→ **Belgeden alıntı**:
========================

Danıştay Kararı 4. Daire 2020/34 E. 2023/1756 K. 28.03.2023 T.

Danıştay 4. Daire Başkanlığı         2020/34 E.  ,  2023/1756 K.
T.C.
D A N I Ş T A Y
DÖRDÜNCÜ DAİRE
Esas No : 2020/34
Karar No : 2023/1756

TEMYİZ EDEN (DAVALI) :… Vergi Dairesi Başkanlığı
VEKİLİ : Av. …

KARŞI TARAF (DAVACI) : …
VEKİLİ : Av. …

İSTEMİN KONUSU : … Bölge İdare Mahkemesi … Vergi Dava Dairesinin … tarih ve E:…, K:… sayılı kararının temyizen incelenerek bozulması istenilmektedir.

YARGILAMA SÜRECİ :
Dava konusu istem: Davacı adına, … A.Ş.’nin kanuni temsilcisi sıfatıyla düzenlenen … tarih ve … sayılı ödeme emrinin iptali istenilmiştir.

========================

→ **Veri bölümü**:
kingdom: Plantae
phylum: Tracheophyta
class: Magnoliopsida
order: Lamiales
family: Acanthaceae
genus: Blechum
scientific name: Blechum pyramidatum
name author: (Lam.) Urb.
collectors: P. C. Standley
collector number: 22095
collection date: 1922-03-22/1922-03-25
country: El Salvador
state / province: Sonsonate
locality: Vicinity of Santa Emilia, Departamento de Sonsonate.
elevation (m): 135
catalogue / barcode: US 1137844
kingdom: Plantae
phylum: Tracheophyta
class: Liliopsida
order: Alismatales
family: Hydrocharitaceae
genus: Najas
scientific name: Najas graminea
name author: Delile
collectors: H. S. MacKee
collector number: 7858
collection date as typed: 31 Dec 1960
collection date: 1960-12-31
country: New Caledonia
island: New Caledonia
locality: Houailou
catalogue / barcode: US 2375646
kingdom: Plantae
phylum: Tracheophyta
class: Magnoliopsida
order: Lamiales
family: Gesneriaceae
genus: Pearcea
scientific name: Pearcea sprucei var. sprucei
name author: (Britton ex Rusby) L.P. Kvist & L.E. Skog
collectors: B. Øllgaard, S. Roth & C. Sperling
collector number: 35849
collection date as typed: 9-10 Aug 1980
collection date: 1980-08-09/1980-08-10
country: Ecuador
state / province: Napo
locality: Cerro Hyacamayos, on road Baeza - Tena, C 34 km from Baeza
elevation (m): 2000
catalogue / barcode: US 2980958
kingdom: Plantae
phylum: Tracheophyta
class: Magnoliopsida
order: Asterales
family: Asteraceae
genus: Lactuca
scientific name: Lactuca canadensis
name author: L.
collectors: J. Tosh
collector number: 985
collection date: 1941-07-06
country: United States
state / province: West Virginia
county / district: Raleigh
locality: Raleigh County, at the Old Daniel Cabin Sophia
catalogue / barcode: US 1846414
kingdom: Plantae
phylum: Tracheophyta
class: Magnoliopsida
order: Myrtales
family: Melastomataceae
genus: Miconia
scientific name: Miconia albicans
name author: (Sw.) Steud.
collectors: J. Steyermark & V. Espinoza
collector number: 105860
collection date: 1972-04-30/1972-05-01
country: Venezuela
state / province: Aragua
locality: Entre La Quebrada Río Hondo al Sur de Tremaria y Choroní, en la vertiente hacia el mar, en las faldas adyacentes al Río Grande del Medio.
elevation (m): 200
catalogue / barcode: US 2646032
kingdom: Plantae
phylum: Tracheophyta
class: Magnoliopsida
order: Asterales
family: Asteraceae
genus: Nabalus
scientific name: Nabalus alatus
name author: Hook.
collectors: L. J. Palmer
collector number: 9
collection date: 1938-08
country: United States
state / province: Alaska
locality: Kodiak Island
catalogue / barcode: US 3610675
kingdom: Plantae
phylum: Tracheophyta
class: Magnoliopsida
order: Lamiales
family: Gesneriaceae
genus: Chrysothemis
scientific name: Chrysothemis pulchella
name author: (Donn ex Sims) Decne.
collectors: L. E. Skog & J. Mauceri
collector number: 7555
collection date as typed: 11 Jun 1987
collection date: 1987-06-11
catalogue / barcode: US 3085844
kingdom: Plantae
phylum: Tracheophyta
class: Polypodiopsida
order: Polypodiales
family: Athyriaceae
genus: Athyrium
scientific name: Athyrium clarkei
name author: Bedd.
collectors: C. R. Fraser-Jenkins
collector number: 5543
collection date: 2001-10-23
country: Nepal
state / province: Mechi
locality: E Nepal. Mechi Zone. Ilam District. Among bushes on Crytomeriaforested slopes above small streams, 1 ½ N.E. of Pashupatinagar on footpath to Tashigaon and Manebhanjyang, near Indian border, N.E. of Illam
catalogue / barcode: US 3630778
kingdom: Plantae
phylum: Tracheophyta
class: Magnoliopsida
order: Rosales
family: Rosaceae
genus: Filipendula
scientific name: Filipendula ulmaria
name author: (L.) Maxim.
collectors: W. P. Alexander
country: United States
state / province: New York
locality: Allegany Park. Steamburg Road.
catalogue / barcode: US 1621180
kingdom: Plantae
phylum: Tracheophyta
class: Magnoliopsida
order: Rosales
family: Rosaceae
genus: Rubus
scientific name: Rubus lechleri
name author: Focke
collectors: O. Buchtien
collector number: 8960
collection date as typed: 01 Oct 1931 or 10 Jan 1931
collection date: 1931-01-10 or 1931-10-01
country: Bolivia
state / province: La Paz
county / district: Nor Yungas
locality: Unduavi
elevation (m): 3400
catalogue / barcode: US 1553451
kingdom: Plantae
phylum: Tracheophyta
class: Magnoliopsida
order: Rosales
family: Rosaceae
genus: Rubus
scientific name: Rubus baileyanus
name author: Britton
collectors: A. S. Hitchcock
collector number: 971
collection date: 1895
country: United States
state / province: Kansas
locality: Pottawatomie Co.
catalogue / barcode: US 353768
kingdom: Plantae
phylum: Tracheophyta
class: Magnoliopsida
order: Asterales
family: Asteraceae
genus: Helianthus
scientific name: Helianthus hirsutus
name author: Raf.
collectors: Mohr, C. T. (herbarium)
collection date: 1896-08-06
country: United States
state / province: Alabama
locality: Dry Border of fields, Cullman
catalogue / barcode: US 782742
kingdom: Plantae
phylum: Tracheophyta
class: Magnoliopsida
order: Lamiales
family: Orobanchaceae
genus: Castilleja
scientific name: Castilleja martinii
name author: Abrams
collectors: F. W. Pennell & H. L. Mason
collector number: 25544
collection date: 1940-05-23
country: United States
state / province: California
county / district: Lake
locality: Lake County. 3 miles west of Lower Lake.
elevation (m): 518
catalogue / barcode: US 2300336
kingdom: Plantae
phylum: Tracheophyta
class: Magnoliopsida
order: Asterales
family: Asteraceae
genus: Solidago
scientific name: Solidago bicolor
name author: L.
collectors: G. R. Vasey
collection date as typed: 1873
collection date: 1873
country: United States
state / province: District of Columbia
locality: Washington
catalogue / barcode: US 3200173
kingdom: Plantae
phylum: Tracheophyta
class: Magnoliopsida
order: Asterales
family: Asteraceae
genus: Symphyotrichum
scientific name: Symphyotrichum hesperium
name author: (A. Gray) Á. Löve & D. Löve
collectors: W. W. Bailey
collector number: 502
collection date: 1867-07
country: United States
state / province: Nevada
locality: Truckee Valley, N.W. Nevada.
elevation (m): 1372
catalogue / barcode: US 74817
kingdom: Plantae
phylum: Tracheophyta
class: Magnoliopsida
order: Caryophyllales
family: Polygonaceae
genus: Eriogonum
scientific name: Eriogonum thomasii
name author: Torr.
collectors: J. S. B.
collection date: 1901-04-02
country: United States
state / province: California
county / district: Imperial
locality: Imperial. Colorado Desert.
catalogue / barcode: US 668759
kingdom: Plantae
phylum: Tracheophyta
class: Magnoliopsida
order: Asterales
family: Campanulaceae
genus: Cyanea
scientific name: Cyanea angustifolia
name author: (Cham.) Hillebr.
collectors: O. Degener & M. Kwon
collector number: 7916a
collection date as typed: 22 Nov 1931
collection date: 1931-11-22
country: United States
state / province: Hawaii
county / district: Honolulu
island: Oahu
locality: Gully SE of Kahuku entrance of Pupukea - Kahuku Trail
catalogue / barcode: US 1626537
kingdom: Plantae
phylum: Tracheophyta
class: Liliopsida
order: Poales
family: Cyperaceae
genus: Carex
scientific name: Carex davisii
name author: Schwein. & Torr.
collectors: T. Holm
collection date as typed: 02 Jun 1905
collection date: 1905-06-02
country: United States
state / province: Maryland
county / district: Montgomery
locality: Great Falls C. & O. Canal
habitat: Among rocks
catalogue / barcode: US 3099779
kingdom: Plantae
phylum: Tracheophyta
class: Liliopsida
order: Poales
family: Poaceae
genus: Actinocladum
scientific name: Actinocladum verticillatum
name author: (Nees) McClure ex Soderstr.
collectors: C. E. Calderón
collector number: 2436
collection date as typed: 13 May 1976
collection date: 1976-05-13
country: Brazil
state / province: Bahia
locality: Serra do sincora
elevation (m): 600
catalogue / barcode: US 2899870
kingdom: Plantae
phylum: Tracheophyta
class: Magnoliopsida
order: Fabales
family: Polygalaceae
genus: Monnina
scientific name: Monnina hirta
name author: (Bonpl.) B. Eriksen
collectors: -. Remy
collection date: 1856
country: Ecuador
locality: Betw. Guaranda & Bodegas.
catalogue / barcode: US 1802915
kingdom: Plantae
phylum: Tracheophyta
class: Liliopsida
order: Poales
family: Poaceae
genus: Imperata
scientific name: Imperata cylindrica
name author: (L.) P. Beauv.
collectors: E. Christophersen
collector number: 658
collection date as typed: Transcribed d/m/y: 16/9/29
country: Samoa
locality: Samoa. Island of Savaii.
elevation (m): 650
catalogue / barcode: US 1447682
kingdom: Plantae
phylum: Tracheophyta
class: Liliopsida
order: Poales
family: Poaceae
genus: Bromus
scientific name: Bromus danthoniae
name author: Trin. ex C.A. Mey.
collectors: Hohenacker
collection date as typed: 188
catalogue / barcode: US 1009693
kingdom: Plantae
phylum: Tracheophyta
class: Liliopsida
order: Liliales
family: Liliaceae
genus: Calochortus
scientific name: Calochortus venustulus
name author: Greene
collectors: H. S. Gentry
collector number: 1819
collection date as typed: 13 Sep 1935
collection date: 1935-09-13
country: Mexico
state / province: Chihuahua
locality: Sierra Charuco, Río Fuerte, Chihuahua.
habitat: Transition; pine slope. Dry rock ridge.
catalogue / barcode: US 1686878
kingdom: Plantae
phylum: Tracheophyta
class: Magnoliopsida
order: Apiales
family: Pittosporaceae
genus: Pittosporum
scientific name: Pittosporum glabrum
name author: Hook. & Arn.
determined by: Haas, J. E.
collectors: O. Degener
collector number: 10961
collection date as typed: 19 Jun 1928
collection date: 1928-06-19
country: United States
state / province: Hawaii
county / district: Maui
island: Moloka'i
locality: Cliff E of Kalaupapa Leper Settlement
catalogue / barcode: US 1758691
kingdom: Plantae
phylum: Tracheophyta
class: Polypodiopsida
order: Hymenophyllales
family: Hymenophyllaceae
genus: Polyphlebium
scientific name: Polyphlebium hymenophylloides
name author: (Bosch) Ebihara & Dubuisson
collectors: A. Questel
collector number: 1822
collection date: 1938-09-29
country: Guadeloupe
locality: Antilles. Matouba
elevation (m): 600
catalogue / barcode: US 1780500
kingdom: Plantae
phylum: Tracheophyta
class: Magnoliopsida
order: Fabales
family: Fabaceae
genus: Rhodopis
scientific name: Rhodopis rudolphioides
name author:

========================

→ **Yapılacak işlemler**:
A. Danıştay kararında "İSTEMİN KONUSU : …" sözlerinden aşağıya, "emrinin iptali istenilmiştir." sözlerine kadar olan her şeyi yeniden yazın ve "ödeme emrinin" yerine "tahakkuk fişinin" koyarak düzenleyin.
B. Lütfen Danıştay kararının metnini kaldığı yerden sürdürün.

→ **Sorunların yanıtları**:
A.
İSTEMİN KONUSU : … Bölge İdare Mahkemesi … Vergi Dava Dairesinin … tarih ve E:…, K:… sayılı kararının temyizen incelenerek bozulması istenilmektedir.

YARGILAMA SÜRECİ :
Dava konusu istem: Davacı adına, … A.Ş.’nin kanuni temsilcisi sıfatıyla düzenlenen … tarih ve … sayılı tahakkuk fişinin iptali istenilmiştir.

B.
İlk Derece Mahkemesi kararının özeti: … Vergi Mahkemesince verilen … tarih ve E:…, K:… sayılı kararda; asıl vergi borçlusu şirkete ait tespit edilen mal varlıklarının haczi satışında önceliği bulunan vergi borçlarını karşılayıp karşılamayacağı ancak haciz, rehin ve ipotekli malların satışından sonra anlaşılacağından, asıl borçlu şirket hakkında cebri tahsil yolları tüketilmeden, amme alacaklarının borçlu tüzel kişiden tahsil olanağı kalmadığı saptanmadan davacı adına kanuni temsilci sıfatıyla ödeme emri düzenlenmesinde hukuka uyarlık bulunmadığı sonucuna varılmıştır. Belirtilen gerekçelerle davanın kabulüne karar verilmiştir.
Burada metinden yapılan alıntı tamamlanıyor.